Similarly, the recent shootings we’ve seen targeting executives at United Healthcare and Blackstone, the attack on the CDC, and even the assassination attempts against Donald Trump are understandable if we view them as outpourings of frustration against systems—political, medical, and corporate—where people feel they have no options and no way of affecting change. The fact that Luigi Mangione received such widespread praise and support for his violent actions shows that this sentiment is disturbingly common among Americans.
Progressives believe that violence is the result of poverty, and that if the government would only provide food, housing, health care, and a basic income to every citizen, no one would have any reason to kill or steal. But several of the killers in Gilligan’s books were completely cared for by wives, mothers, and other family members, at the times of their crimes. Prisons are among the most violent places in the world, despite the fact that the inmates don’t have to worry about feeding or housing themselves. It is the situation of being humiliatingly dependent on others that leads to shame and, ultimately, violence.
Violence, at least not the kind of horrific murders that rise far above the level of petty theft, is not caused by poverty, but rather by a feeling of helplessness, a lack of agency, and a perceived inability to affect the world in any way. The kind of socialist utopia progressives dream of where everyone is cared for and the government is in charge of every decision will only worsen the problem by stripping citizens of their independence.
One of my favorite quotes comes from libertarian Thomas Szasz: “The proverb warns, don’t bite the hand that feeds you. But perhaps you should, if it prevents you from feeding yourself.”
I would suggest that not only should people rebel against an authority that takes away their autonomy, but that they inevitably will. Those who feel that their life has become a cage will sooner or later attempt to break open the bars, and when they do it is liable to be in the bloodiest way imaginable.

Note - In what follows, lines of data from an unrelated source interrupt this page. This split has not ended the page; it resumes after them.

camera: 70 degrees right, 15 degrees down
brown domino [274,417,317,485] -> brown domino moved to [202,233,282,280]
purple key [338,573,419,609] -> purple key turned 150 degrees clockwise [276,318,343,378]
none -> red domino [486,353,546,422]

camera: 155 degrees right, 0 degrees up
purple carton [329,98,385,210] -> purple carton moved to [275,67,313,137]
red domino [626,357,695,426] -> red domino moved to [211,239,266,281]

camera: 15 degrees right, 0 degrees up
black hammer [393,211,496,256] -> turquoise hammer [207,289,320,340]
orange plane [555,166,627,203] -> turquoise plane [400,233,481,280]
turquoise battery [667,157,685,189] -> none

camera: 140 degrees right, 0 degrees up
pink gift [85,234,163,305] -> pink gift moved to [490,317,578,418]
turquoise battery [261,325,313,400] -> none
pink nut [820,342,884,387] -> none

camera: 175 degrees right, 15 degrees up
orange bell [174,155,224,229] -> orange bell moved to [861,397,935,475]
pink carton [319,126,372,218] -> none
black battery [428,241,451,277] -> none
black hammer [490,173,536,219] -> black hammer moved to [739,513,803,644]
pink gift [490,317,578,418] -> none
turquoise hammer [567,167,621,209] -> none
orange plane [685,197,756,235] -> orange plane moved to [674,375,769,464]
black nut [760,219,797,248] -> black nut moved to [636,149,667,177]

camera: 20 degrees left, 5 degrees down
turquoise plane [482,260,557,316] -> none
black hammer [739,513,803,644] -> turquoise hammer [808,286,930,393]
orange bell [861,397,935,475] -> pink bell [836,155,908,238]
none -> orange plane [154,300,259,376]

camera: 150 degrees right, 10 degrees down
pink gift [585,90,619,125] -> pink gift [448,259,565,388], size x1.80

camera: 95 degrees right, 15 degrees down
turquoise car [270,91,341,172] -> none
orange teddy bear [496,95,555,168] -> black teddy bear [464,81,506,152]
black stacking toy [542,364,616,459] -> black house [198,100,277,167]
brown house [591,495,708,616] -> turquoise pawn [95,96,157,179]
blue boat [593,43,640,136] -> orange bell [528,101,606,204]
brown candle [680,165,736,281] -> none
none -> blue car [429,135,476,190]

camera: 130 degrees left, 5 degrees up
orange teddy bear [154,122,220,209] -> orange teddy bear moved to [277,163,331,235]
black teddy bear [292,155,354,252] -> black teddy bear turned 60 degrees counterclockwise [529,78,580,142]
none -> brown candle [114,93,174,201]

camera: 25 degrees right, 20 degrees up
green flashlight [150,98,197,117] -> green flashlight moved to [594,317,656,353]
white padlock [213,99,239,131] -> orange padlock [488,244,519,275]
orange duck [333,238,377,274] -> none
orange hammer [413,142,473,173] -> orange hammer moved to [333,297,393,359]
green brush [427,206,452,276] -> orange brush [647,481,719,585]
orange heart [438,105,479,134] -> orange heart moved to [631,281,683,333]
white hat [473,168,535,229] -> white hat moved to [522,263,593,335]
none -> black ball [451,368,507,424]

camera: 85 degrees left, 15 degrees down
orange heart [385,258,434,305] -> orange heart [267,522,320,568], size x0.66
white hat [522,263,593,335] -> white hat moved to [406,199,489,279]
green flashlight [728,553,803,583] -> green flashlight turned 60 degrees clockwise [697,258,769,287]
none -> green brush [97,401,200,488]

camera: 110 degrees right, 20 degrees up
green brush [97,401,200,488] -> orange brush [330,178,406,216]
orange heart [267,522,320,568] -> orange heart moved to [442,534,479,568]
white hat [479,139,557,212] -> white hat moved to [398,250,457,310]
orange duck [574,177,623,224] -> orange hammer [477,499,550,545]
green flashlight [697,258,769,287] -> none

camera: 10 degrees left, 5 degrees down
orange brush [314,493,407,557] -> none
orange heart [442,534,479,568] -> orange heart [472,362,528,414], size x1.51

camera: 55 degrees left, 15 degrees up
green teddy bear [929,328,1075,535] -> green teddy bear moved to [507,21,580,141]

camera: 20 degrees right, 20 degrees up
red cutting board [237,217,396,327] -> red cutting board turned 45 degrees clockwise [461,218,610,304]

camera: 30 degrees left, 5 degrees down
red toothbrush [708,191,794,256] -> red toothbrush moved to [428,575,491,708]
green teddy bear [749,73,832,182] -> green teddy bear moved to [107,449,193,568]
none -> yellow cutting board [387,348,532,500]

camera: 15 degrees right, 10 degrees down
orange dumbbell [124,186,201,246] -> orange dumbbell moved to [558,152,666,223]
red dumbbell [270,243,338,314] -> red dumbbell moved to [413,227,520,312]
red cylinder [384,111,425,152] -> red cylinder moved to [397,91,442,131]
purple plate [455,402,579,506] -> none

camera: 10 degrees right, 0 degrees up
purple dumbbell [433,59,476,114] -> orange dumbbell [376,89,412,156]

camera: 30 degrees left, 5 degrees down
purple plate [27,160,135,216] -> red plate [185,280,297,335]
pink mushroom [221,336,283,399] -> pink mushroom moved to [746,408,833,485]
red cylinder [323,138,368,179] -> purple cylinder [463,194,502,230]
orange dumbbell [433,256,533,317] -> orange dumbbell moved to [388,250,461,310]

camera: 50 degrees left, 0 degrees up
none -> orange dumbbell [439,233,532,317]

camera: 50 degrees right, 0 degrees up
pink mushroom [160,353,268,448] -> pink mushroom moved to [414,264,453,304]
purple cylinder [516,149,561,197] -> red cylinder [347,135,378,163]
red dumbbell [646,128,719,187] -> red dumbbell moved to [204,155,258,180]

Instead of trying to build a society in which everyone is comfortable at all times, what we should be striving for is to empower individuals to take control of their own destinies, to make their own choices, to take risks, in short, to be the masters of their own lives. Of course, not everyone will succeed, but the freedom to try and, when unsuccessful, try again will give life a sense of purpose that it’s impossible to recreate from the safety of your couch. If we want to reduce violence in America, the answer is not armed stormtroopers on every corner. It’s reminding young people—especially young men—that life is still worth living and that, in the words of John Connor, there’s no fate but what we make for ourselves.